A show of seal skin solidarity on Parliament Hill
GN, NACA hand out hundreds of seal skin lapels Feb. 2
OTTAWA – Downtown Ottawa was awash with fuzzy accessories Feb. 2, as government officials and Inuit leaders donned seal skin in support of the industry.
Even Prime Minister Stephen Harper was spotted on Parliament Hill sporting seal skin, presented to him by Rankin Inlet mayor Pujjuut Kusugak, as part of a government show of support for the country’s controversial and troubled sealing industry.
“Canada’s sealing industry sustains thousands of Northern and East Coast jobs and the traditional way of life of a number of Aboriginal groups in our country,” said a Feb. 2 statement from the prime minister’s office.
“Our government will continue to vigorously defend this humane and highly regulated industry and to seek new international markets for Canadian seal products, including China.”
The Conservative government has been pushing to open the Chinese market for more than two years.
But Newfoundland NDP MP Ryan Cleary recently came under fire when he said that international bans on seal products may signal that the sealing industry is on its way out.
So the government of Nunavut, along with the Nunavut Arts and Crafts Association handed out hundreds of seal skin ribbons to members of Parliament and senators Feb. 2. Northern officials are in Ottawa this week to attend the Northern Lights business and cultural showcase at the Ottawa Convention Centre.
James Arreak, Nunavut’s minister of environment, said the GN was proud to hand out the seal skin lapels, crafted by Nunavummiut artisans.
And Arreak said he was pleased with the government’s solidarity with the industry, which he said remains an important economic and subsistence activity in Nunavut and other coastal regions across Canada.
Canada’s Arctic sealing industry is less commercialized that that on Canada’s east coast, but no less vital to Inuit.

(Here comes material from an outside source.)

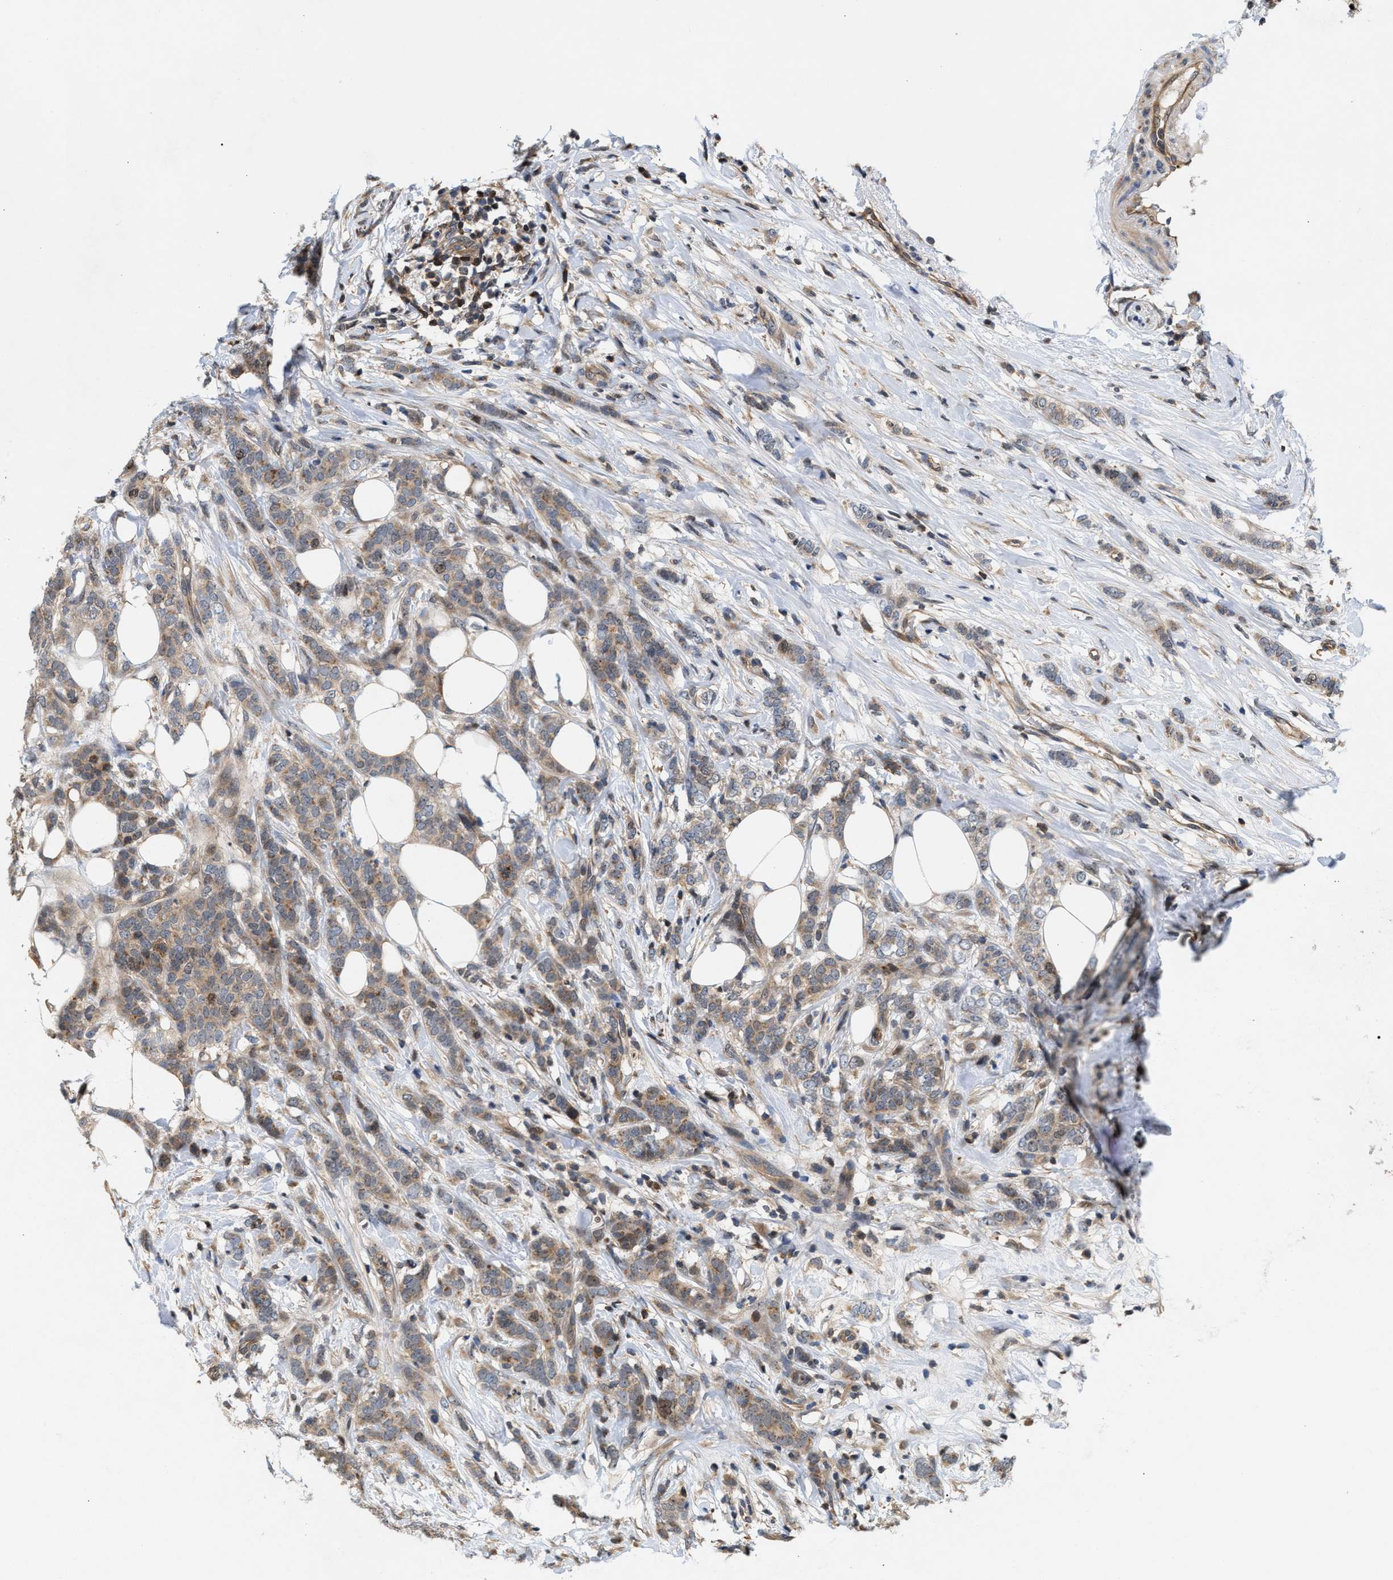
{"staining": {"intensity": "weak", "quantity": ">75%", "location": "cytoplasmic/membranous"}, "tissue": "breast cancer", "cell_type": "Tumor cells", "image_type": "cancer", "snomed": [{"axis": "morphology", "description": "Lobular carcinoma"}, {"axis": "topography", "description": "Skin"}, {"axis": "topography", "description": "Breast"}], "caption": "This image reveals breast lobular carcinoma stained with IHC to label a protein in brown. The cytoplasmic/membranous of tumor cells show weak positivity for the protein. Nuclei are counter-stained blue.", "gene": "GLOD4", "patient": {"sex": "female", "age": 46}}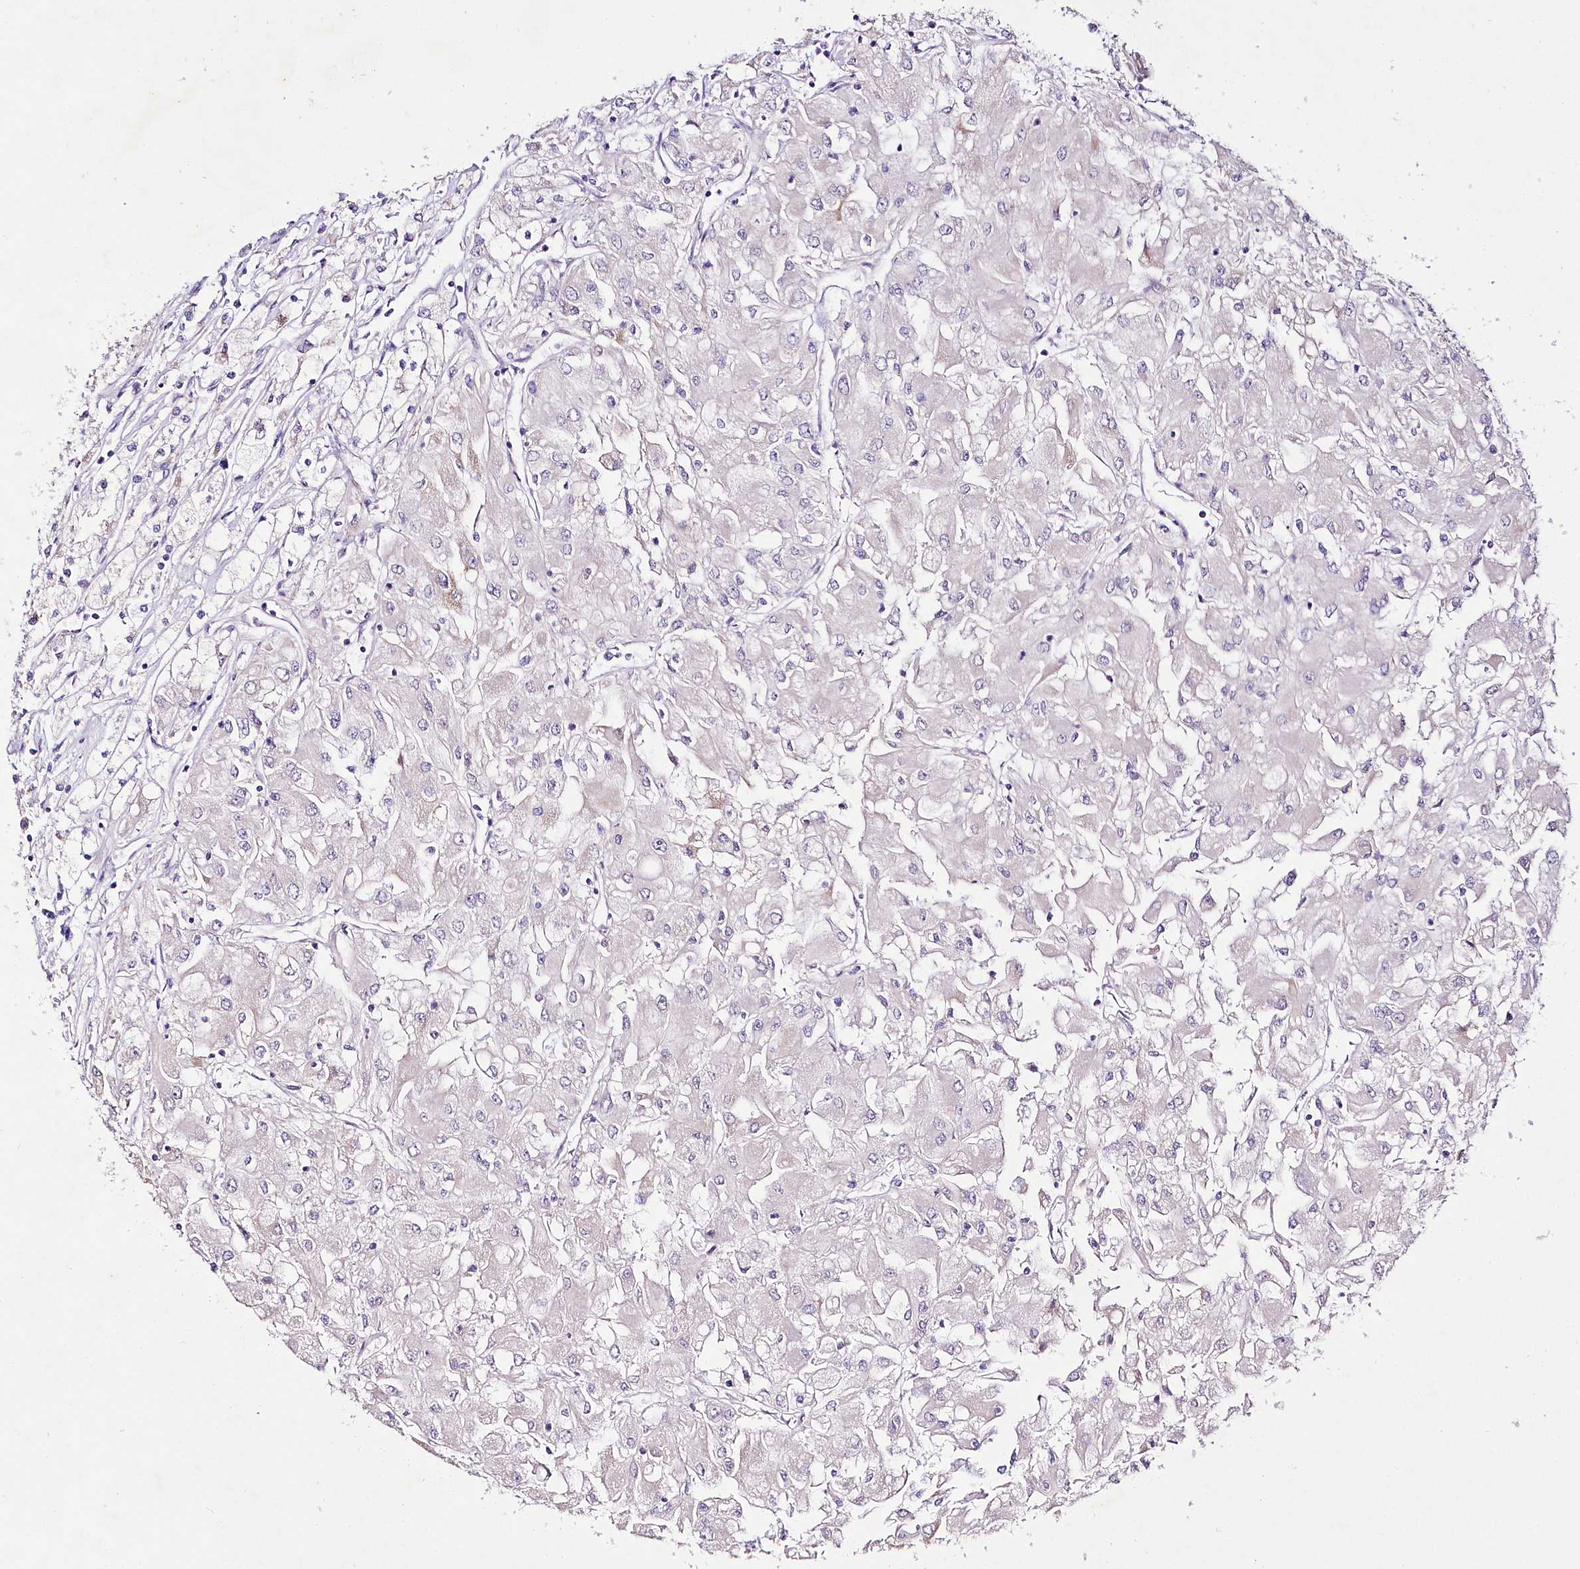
{"staining": {"intensity": "weak", "quantity": "<25%", "location": "cytoplasmic/membranous"}, "tissue": "renal cancer", "cell_type": "Tumor cells", "image_type": "cancer", "snomed": [{"axis": "morphology", "description": "Adenocarcinoma, NOS"}, {"axis": "topography", "description": "Kidney"}], "caption": "This is an immunohistochemistry histopathology image of human adenocarcinoma (renal). There is no positivity in tumor cells.", "gene": "LRRC14B", "patient": {"sex": "male", "age": 80}}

Seals harvested by Inuit hunters provide communities with a source of fresh, nutritious food that would otherwise be too expensive or unavailable to the average family.
In Nunavut, the GN estimates that the replacement value of seal meat as a food staple would exceed $5 million annually.
And seal pelts are also used to offset the high costs of living and hunting in Inuit communities.
But a growing number of seal bans within the European Union and Russia threaten the industry and livelihoods of people living in remote Arctic communities.
In Nunavut, the GN operates a program to purchase ringed seal pelts from the territory’s seal hunters, which are then marketed to national and international buyers.
Strolling through the cultural trade show floor at the Ottawa Convention Centre this week, though, you’d never know the Inuit seal hunt was hurting.
Craftspeople from across the Arctic displayed seal skin wares, from luxurious coasts to vests and bags and fuzzy flower clips.
With Parliament Hill as the backdrop, Northern Lights hosted a fashion show Feb. 2 coordinated by the Nunavut Arts and Crafts Association and the Kativik Regional Government.
The show featured the stylish creations of designers across Nunavut, Nunavik and Nunatsiavut; a variety of Northern-themed coats and coverings and many of them crafted with seal skin.
“Seal skin has become very important,” said NACA’s Rowena House. “And the popularity is growing in the north and the south. We’re noticing bigger [southern] designers incorporating seal into their fashions.”
Vicki Okpik, the long-time fashion designer behind Nunavik Creations, said the company’s seal skin products are selling more than ever.
“Customers are buying a lot of it,” Okpik said from the Nunavik Creations booth set up at Northern Lights. “We’re selling a lot of coats and leg warmers, which are hot items in the north right now, and in the south too.”